Sebastian folded his arms defensively. “He is delighted to be expecting a grandchild.”

The sense of well-being that started the day with such promise began to unravel. “I don’t wish to spend the next seven months being weighed by my father every ten minutes and listening to my mother describe the childbirth experiences of foxhounds.”

“He won’t weigh you again …” She cut him off with a glare. “And you could ask Henry for his advice.”

“I’m not going to take medical advice from my little brother.”

“He’s older than you.”

“By
eleven months.
He has barely started to shave.”

Sebastian looked at her in bafflement. “But they love you. And you love them!”

“Of course I love them but that doesn’t mean I want to live with them. I’m a grown-up woman with two houses of my own. If my husband doesn’t want to share his with me, then I shall just have to make my own way.”

“You’re behaving irrationally.”

Diana knew that once a man accused a woman of being irrational there was no point in further argument. The combined reasoning of every great philosopher and scientist in history wouldn’t convince him to change his mind.

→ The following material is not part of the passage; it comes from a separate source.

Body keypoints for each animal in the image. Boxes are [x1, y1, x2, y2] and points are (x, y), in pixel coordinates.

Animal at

“Go!” she said, flinging her arm toward the door.
“Go to Northumberland. Don’t worry about me. I shall stay here a little longer then I’ll decide what to do. I shall keep you informed in which county I am residing.”

“You will be careful, won’t you?”

“If you are so concerned, stay with me, or let me come with you.”

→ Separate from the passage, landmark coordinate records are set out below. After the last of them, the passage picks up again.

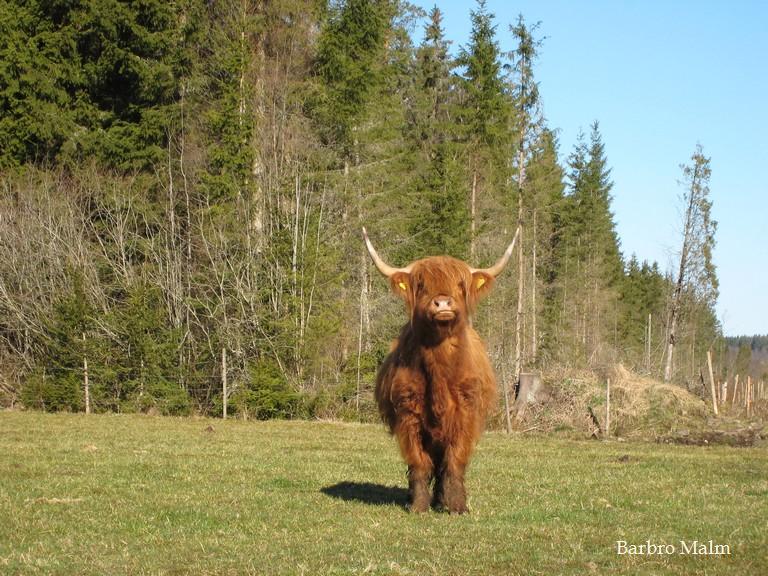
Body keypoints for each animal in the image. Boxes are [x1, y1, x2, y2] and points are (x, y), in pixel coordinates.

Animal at [363, 227, 519, 514]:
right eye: (421, 285)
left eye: (460, 285)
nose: (443, 303)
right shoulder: (408, 415)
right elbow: (419, 462)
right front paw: (418, 505)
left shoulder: (466, 414)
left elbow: (454, 461)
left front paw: (457, 505)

He turned away. “You’re better off without me.”

Abandon hope, all ye who enter here.

The first time Sebastian returned to Saxton Iverley from Winchester after being introduced to the works of Dante, he realized the Italian poet had given voice to his dread. The words might as well have been carved along the frieze of the giant portico.

For weeks he’d received increasingly urgent letters from Northumberland demanding his presence there. His excuse for ignoring them had been his responsibility to his wife. He could no longer justify his absence.

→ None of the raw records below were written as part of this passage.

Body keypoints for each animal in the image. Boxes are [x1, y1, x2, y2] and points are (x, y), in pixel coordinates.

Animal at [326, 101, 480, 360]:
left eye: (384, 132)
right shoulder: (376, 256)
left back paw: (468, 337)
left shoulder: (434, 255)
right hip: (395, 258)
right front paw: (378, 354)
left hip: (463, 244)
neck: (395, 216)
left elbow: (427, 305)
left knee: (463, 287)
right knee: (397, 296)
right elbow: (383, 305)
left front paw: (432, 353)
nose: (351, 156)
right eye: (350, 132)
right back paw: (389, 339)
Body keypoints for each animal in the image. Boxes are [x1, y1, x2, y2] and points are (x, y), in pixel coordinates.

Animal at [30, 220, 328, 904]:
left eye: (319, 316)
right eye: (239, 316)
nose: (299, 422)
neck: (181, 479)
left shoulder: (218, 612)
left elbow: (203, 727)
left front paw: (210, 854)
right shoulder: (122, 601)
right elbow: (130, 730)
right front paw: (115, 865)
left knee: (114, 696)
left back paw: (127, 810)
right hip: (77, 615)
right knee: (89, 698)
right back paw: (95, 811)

For a few days at Wallop Hall he’d been happy. He’d thought himself so damn clever, learning all there was to know about his future wife’s pregnancy and watching over her. Not only was he keeping his promise to Minerva and Mr. Montrose, he was being a good husband.

What did he know? There was absolutely nothing in his experience that had taught him how to make a woman happy. Diana didn’t want him as a husband, and never had. Now he knew she didn’t need him, either.

As he rode up the drive away from Wallop Hall he felt a chill that owed nothing to the frost in the air.
Compared to the warmth and affection that imbued the Montroses’ house, the massive stone monument of the Iverleys seemed, more than ever, like a section of hell, one of the frozen bits. He’d been brought there at the age of six to fulfill a purpose and for the past few years he’d tried to escape it. Now was the time to embrace his fate.

Chapter 26

“A
re you sure this is wise, my love?” Her father’s whiskers quivered as his jaw worked with concern. “Sebastian said you intended to follow him north later.”

That was the polite fiction they’d agreed to use with her parents, who were visibly distressed by the early departure of her bridegroom.